▶ **Recorded data**
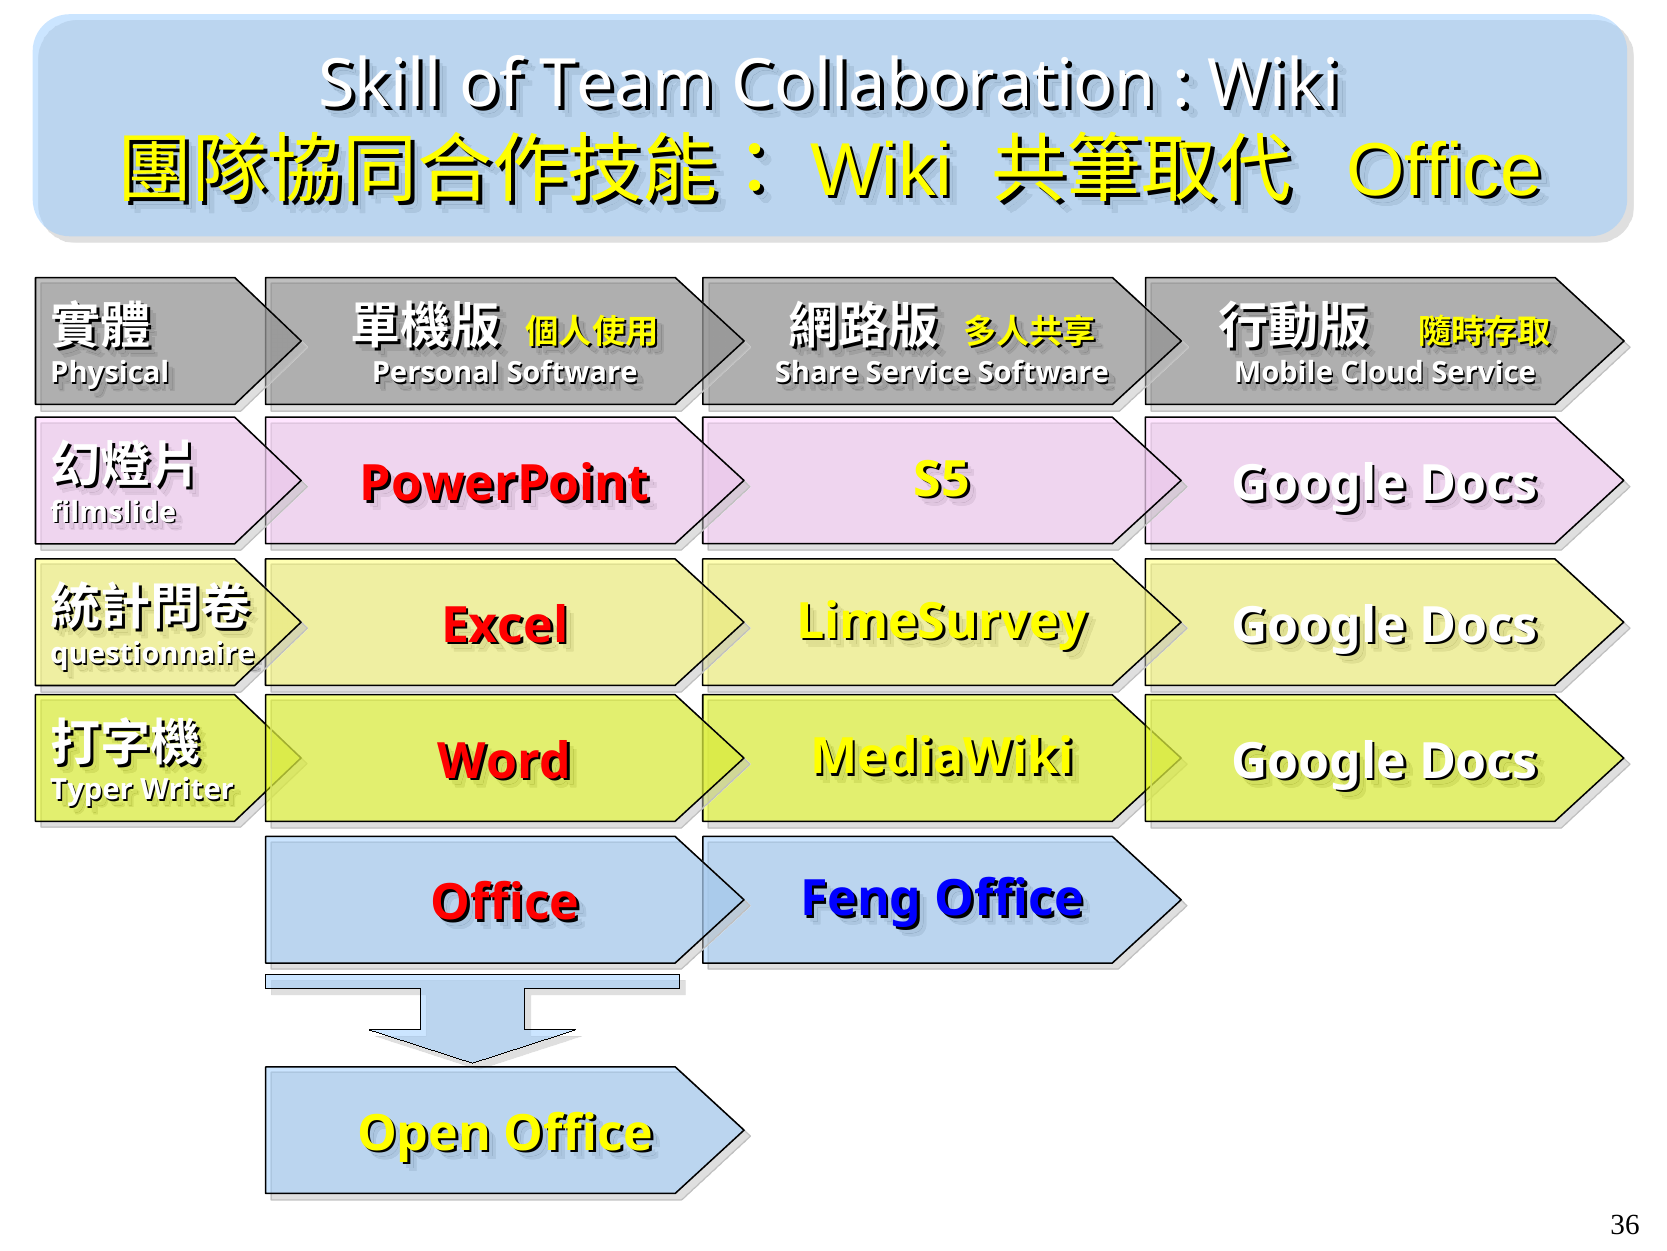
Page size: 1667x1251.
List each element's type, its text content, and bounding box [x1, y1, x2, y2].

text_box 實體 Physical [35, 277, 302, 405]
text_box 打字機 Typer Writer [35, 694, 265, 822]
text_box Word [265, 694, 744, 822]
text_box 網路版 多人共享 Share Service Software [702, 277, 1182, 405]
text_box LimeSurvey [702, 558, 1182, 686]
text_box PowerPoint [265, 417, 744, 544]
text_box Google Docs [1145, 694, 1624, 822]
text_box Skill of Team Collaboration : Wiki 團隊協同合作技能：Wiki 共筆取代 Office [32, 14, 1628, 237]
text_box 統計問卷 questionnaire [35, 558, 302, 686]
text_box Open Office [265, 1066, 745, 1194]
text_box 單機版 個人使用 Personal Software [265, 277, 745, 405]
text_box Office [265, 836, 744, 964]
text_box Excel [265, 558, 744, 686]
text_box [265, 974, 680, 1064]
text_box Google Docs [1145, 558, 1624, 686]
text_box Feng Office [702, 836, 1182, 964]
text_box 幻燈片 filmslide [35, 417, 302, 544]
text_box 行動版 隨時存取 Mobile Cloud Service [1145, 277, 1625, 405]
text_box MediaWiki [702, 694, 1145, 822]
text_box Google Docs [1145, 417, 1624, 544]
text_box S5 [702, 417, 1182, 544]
--
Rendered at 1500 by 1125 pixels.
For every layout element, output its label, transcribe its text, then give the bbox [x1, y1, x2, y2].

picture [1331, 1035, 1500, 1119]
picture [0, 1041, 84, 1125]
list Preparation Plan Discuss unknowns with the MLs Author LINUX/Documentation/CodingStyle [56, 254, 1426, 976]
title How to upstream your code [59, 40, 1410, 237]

▶ **Required work**
Render the part of the data that opens with the line containing "Page size: 1667x1251." and closes with the line containing "text_box Google Docs [1145, 694, 1624, 822]" as a Markdown table with the columns n and Line, one row per line and blank lines left out.

▶ **The result**
| n | Line |
|---|---|
| 1 | Page size: 1667x1251. |
| 2 | List each element's type, its text content, and bounding box [x1, y1, x2, y2]. |
| 3 | text_box 實體 Physical [35, 277, 302, 405] |
| 4 | text_box 打字機 Typer Writer [35, 694, 265, 822] |
| 5 | text_box Word [265, 694, 744, 822] |
| 6 | text_box 網路版 多人共享 Share Service Software [702, 277, 1182, 405] |
| 7 | text_box LimeSurvey [702, 558, 1182, 686] |
| 8 | text_box PowerPoint [265, 417, 744, 544] |
| 9 | text_box Google Docs [1145, 694, 1624, 822] |